(Stored records)
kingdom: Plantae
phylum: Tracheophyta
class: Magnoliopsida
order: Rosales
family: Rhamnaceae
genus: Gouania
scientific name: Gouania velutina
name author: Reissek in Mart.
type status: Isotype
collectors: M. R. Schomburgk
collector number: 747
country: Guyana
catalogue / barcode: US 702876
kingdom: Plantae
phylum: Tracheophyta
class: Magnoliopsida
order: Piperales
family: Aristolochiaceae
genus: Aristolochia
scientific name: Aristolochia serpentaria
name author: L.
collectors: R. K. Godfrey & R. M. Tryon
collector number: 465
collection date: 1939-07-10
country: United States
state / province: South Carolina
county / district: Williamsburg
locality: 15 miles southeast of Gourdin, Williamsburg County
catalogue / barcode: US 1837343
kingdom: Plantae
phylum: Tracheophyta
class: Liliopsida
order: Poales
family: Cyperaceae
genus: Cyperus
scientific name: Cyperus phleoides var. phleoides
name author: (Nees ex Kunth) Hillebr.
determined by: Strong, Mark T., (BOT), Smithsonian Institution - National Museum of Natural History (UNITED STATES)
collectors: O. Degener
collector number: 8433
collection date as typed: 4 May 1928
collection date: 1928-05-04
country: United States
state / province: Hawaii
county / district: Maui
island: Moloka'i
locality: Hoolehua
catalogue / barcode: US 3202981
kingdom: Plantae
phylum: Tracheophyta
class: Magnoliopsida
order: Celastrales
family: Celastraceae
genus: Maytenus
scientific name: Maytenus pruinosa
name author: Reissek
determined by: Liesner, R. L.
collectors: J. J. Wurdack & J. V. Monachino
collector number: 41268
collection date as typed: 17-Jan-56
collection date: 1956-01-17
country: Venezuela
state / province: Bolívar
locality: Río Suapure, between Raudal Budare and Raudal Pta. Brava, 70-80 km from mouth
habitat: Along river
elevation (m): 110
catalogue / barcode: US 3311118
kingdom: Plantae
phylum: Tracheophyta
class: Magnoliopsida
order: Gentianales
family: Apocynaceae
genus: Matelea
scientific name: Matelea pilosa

= Task to complete =
Copy out every line of the stored records above, word for word, across all the items.

= Finished exercise =
kingdom: Plantae
phylum: Tracheophyta
class: Magnoliopsida
order: Rosales
family: Rhamnaceae
genus: Gouania
scientific name: Gouania velutina
name author: Reissek in Mart.
type status: Isotype
collectors: M. R. Schomburgk
collector number: 747
country: Guyana
catalogue / barcode: US 702876
kingdom: Plantae
phylum: Tracheophyta
class: Magnoliopsida
order: Piperales
family: Aristolochiaceae
genus: Aristolochia
scientific name: Aristolochia serpentaria
name author: L.
collectors: R. K. Godfrey & R. M. Tryon
collector number: 465
collection date: 1939-07-10
country: United States
state / province: South Carolina
county / district: Williamsburg
locality: 15 miles southeast of Gourdin, Williamsburg County
catalogue / barcode: US 1837343
kingdom: Plantae
phylum: Tracheophyta
class: Liliopsida
order: Poales
family: Cyperaceae
genus: Cyperus
scientific name: Cyperus phleoides var. phleoides
name author: (Nees ex Kunth) Hillebr.
determined by: Strong, Mark T., (BOT), Smithsonian Institution - National Museum of Natural History (UNITED STATES)
collectors: O. Degener
collector number: 8433
collection date as typed: 4 May 1928
collection date: 1928-05-04
country: United States
state / province: Hawaii
county / district: Maui
island: Moloka'i
locality: Hoolehua
catalogue / barcode: US 3202981
kingdom: Plantae
phylum: Tracheophyta
class: Magnoliopsida
order: Celastrales
family: Celastraceae
genus: Maytenus
scientific name: Maytenus pruinosa
name author: Reissek
determined by: Liesner, R. L.
collectors: J. J. Wurdack & J. V. Monachino
collector number: 41268
collection date as typed: 17-Jan-56
collection date: 1956-01-17
country: Venezuela
state / province: Bolívar
locality: Río Suapure, between Raudal Budare and Raudal Pta. Brava, 70-80 km from mouth
habitat: Along river
elevation (m): 110
catalogue / barcode: US 3311118
kingdom: Plantae
phylum: Tracheophyta
class: Magnoliopsida
order: Gentianales
family: Apocynaceae
genus: Matelea
scientific name: Matelea pilosa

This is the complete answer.